INPUT RECORDS
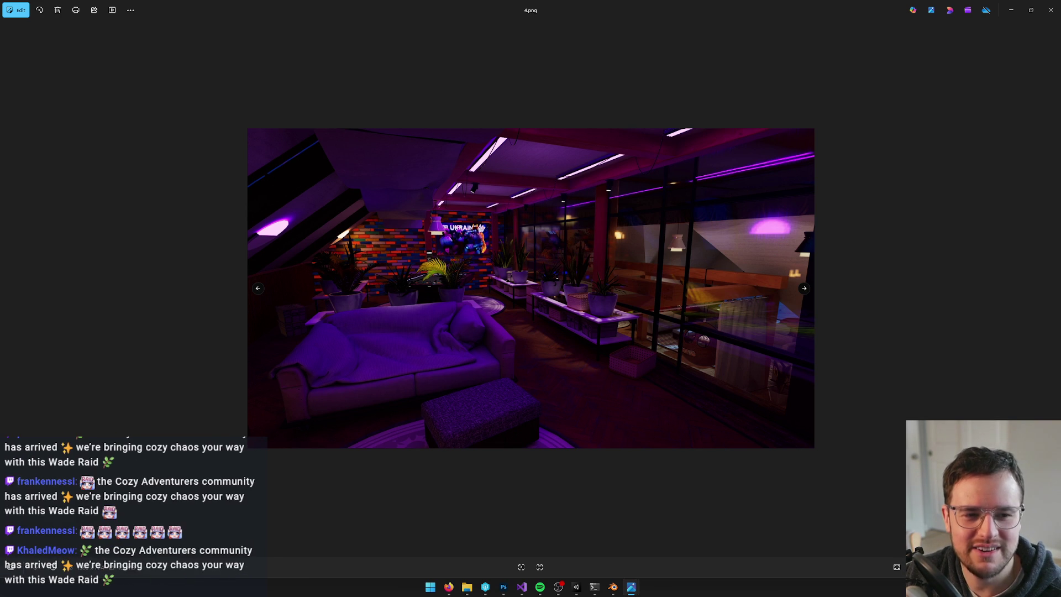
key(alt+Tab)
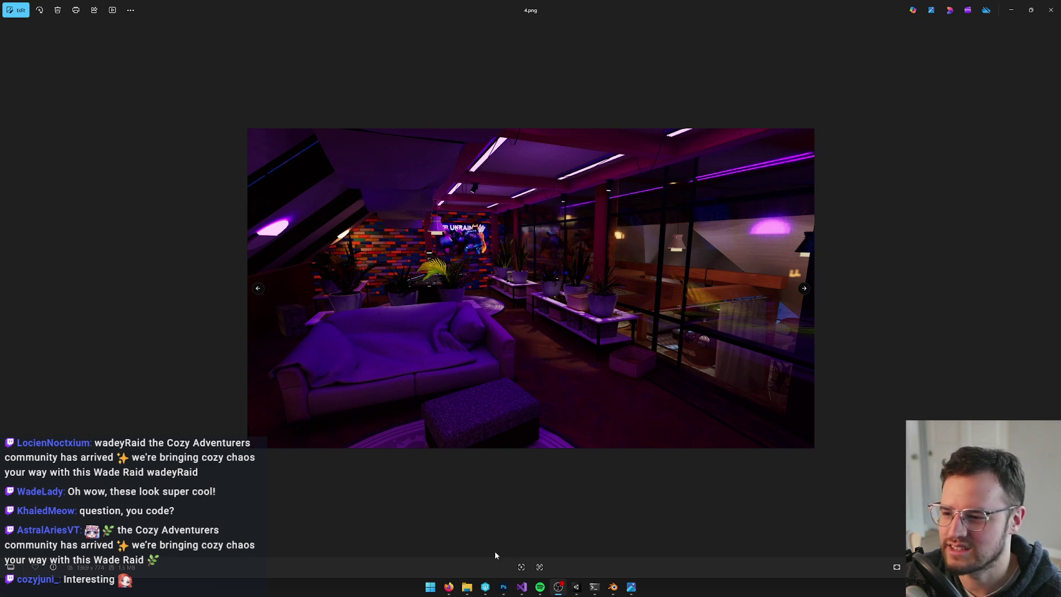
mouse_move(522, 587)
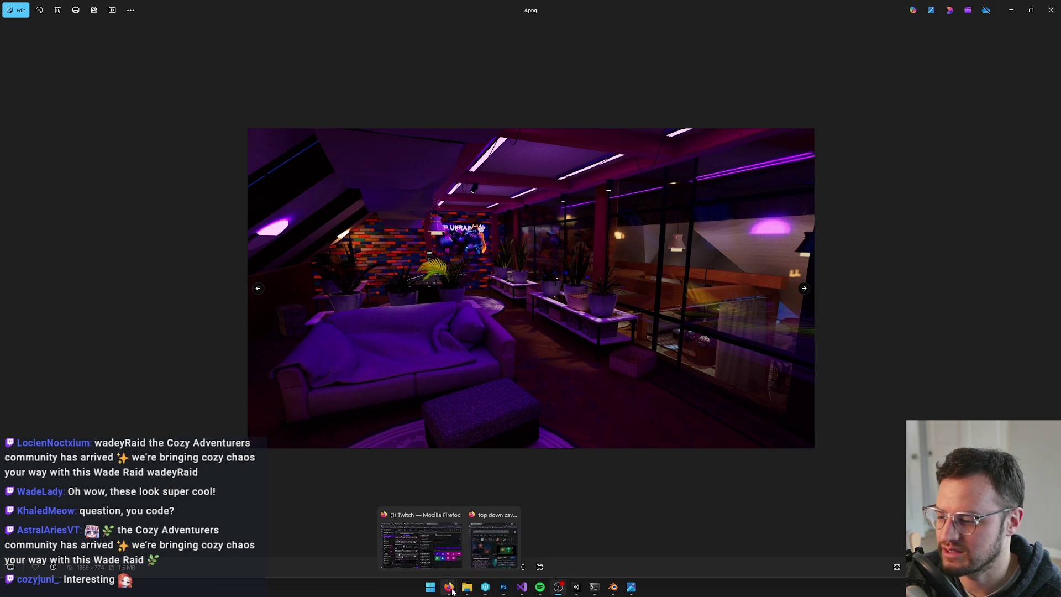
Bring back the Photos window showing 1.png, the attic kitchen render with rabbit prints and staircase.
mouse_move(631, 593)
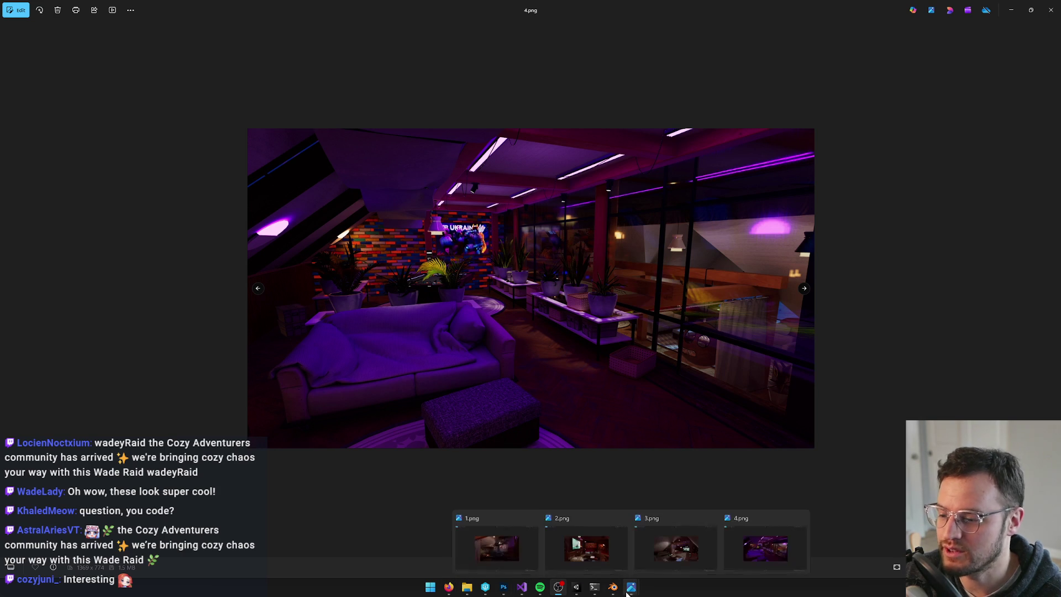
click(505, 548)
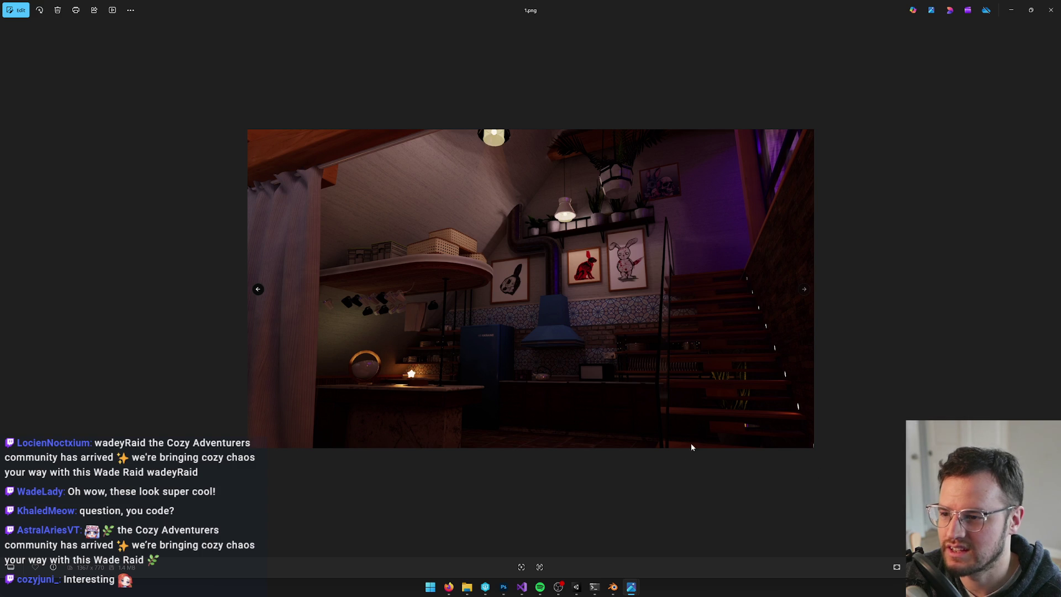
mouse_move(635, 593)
--
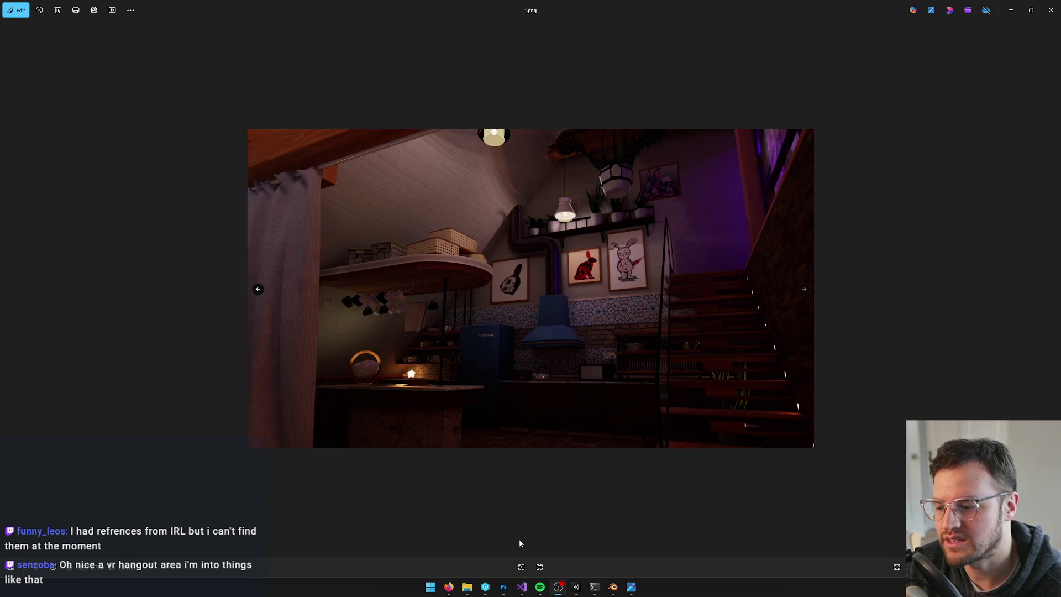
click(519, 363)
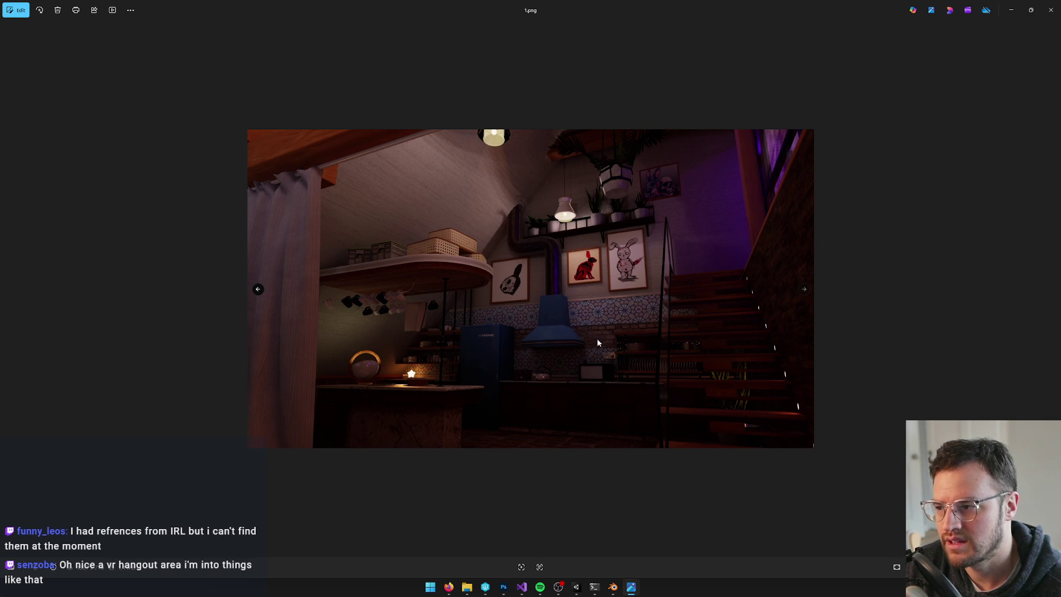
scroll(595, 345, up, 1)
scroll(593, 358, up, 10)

PROMPT
Only one stretch of the listing is wanted: the lines starting at the one with "Bring back the" and ending at the one with "mouse_move(635, 593)", copied exactly and free of pictures.

OUTPUT OF THE EXERCISE
Bring back the Photos window showing 1.png, the attic kitchen render with rabbit prints and staircase.
mouse_move(631, 593)
click(505, 548)
mouse_move(635, 593)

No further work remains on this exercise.